Minnesota head coach P.J. Fleck, left, greets Iowa head coach Kirk Ferentz before an NCAA college football game, Saturday, Oct. 25, 2025, in Iowa City, Iowa. (AP Photo/Charlie Neibergall)
Before the rivalry game, Gophers athletics director Mark Coyle talked about the chance to bring Floyd by his 87-year-old mom’s place in Waterloo, Iowa, during their trip back to Minnesota. When Coyle visited his mom before the game, she told him, “Kick their blank,” a message Coyle relayed on the KFAN pregame show while stripping out more colorful language.
Instead, the Gophers were just about blanked themselves, held to three meaningless second-half points. Iowa marched down the field on its opening drive and never looked back, galivanting their way to a 31-0 lead early in the second quarter.
Coyle has talked about Fleck’s team becoming a “tough out” in his ninth season at the helm, but in baseball terms, the Gophers had two strikes against them before they got a bat of their shoulder. On strike three, Minnesota swung late as another fastball smacked into the catcher’s mitt.
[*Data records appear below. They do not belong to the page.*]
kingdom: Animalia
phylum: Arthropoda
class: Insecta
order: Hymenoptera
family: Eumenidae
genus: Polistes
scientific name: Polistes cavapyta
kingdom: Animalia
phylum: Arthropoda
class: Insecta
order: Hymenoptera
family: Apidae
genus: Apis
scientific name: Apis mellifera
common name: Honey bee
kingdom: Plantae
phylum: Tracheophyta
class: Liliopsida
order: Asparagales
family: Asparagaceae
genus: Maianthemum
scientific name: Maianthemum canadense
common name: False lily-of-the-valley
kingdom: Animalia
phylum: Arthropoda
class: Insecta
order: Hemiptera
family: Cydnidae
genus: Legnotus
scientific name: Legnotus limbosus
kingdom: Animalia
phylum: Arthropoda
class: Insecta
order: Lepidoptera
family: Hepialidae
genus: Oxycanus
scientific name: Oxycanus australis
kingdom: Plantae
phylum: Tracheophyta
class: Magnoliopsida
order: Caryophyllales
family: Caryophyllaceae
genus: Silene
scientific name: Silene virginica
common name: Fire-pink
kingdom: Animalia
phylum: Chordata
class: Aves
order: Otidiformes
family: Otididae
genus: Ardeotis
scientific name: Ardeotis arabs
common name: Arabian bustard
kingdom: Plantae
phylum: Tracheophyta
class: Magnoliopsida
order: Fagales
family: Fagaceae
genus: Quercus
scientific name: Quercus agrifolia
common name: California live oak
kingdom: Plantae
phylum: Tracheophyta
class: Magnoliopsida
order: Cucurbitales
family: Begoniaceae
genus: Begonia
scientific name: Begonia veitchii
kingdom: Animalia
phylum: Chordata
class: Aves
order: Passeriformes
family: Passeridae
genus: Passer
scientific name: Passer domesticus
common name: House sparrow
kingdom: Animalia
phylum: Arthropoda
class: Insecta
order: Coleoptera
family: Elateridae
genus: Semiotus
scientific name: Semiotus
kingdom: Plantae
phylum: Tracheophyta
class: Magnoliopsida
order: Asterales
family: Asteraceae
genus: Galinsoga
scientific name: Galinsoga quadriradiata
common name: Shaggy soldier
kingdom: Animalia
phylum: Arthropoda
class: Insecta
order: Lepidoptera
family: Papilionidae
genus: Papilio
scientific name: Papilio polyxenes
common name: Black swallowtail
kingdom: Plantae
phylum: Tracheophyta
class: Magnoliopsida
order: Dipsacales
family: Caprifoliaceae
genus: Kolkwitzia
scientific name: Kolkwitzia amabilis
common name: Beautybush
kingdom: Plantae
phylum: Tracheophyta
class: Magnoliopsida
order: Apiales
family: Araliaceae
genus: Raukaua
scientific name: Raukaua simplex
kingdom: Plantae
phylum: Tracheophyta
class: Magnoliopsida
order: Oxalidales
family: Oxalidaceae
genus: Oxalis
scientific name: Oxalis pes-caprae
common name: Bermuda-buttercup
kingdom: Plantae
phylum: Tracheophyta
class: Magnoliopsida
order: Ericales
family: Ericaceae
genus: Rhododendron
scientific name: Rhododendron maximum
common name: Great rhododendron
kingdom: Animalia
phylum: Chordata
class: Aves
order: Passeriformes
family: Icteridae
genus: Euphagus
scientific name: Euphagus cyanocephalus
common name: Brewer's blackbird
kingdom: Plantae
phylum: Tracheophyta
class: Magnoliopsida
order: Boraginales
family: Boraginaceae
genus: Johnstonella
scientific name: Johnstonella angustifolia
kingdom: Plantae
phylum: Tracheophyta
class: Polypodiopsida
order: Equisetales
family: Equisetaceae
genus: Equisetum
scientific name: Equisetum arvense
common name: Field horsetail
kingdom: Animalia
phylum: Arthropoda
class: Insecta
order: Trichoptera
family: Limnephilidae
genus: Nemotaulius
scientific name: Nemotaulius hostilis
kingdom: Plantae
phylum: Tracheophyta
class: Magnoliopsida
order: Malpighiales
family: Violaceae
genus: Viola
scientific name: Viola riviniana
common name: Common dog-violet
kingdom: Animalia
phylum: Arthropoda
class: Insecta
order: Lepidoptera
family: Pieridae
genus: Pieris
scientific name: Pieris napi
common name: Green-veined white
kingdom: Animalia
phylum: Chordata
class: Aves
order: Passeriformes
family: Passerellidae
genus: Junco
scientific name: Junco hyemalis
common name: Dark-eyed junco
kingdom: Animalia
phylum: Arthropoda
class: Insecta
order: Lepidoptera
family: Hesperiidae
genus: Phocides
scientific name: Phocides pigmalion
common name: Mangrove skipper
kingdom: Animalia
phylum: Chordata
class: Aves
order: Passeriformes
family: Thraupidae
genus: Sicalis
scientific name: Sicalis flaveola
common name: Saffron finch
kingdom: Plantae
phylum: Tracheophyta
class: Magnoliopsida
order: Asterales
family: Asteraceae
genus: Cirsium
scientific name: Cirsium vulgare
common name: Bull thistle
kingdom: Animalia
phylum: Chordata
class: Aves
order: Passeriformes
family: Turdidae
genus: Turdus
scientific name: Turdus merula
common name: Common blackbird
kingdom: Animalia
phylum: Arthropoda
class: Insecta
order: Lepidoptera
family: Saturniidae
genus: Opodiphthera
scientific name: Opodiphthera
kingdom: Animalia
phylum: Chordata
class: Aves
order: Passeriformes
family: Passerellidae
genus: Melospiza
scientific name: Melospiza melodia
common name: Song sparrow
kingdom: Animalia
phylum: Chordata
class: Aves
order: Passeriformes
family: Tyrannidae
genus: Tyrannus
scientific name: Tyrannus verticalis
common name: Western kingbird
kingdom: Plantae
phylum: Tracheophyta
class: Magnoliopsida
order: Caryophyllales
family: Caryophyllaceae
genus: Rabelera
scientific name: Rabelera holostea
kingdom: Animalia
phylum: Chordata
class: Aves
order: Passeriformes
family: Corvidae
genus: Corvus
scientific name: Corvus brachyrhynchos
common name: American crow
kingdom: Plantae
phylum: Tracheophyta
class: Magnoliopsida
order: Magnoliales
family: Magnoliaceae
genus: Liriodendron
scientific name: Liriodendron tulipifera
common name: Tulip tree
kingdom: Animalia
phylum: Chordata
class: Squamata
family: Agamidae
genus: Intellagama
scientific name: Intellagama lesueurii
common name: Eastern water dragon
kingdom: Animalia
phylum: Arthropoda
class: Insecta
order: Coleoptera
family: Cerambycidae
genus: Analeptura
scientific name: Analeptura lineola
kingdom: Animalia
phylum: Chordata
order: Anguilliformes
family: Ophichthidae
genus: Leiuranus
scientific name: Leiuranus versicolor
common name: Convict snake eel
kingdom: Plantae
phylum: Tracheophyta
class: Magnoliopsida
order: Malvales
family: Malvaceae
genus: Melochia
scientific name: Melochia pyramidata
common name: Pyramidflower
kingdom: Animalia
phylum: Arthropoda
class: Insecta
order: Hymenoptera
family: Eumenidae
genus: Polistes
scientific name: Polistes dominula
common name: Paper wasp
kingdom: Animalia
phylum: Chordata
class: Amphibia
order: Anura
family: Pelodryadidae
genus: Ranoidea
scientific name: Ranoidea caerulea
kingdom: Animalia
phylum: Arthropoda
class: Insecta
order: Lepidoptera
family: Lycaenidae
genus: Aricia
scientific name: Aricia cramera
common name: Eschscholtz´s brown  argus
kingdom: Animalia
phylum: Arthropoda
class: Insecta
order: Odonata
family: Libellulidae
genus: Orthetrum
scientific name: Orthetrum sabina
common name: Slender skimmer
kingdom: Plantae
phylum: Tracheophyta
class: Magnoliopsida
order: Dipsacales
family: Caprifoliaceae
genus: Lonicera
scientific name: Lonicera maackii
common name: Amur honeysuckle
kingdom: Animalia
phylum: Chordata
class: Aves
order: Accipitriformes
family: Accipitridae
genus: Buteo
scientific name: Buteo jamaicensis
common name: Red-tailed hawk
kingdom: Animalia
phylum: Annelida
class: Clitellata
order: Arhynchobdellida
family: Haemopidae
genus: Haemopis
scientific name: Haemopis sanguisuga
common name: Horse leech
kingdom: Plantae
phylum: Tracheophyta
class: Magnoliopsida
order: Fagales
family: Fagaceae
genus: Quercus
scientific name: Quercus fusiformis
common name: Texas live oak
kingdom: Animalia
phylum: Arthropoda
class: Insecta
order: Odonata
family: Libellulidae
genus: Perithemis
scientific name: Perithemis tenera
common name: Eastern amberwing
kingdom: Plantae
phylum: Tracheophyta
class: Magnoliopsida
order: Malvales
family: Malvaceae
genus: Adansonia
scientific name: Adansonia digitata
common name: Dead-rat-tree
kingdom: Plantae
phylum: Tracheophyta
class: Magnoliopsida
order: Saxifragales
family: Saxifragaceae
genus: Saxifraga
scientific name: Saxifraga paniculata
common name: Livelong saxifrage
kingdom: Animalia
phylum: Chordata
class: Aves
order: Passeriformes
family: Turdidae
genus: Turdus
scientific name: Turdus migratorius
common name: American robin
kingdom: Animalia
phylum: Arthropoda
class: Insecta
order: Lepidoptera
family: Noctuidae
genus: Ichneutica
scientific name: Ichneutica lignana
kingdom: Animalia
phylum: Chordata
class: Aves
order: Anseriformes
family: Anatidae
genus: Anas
Since coming to Minnesota in 2017, Fleck is 1-8 against Iowa.
“As bad as this hurts and stings, we’ve got a four-hour bus ride for it to sting and hurt,” Fleck said in his postgame news conference. “It should. That’s not punishment. But you’re all competitors. You put a week’s work in, and half the teams in the country put all that work in, just like Iowa put in, and half of them lost, and half of them won — and we’ve got four hours on a bus ride home to really let that seep in and understand exactly why and make those corrections.”
When the Gophers rewatch the game, they will see Hawkeyes star punt returner Kaden Wetjen mocking the Gophers’ Row the Boat mantra in his celebration after his 50-yard touchdown return.
After success against Nebraska last week, the Gophers’ running game was again stuck in the mud. They rushed 25 times for 24 yards, while top tailback Darius Taylor left with an injury in the first half.
Gophers quarterback Drake Lindsey threw a career-high three interceptions. The first one Iowa returned for a touchdown, and the third gave Iowa the ball at the Gophers’ 21-yard line, setting up a touchdown.
Lindsey, a redshirt freshman, said he was going to rewatch the game once he got on the bus.
“Once I got out there, you could tell their guys are executing the scheme at the highest level,” he said. “I’ve just got to see it, react better and just play better.”
The Gophers’ defense didn’t give up a ton of total yards (274), but gave up 17 points on the opening three drives. Minnesota had a program-record nine sacks against Nebraska but managed only two against Iowa.
Anthony Smith, the Big Ten leader in sacks (seven) was held without one on Saturday. He said he wasn’t going to stew on the loss on the bus ride home and start dissecting the blowout.
“Something like this for me, I definitely want to dive back into it and see what happened,” the junior defensive lineman said. “I can only see so much from playing in the trenches. So, seeing what I can do better is definitely big for me.”
The Gophers were set to spend Sunday officially reviewing the game in the Larson Football Performance Center, then will try to turn the page to its home game against Michigan State on Saturday.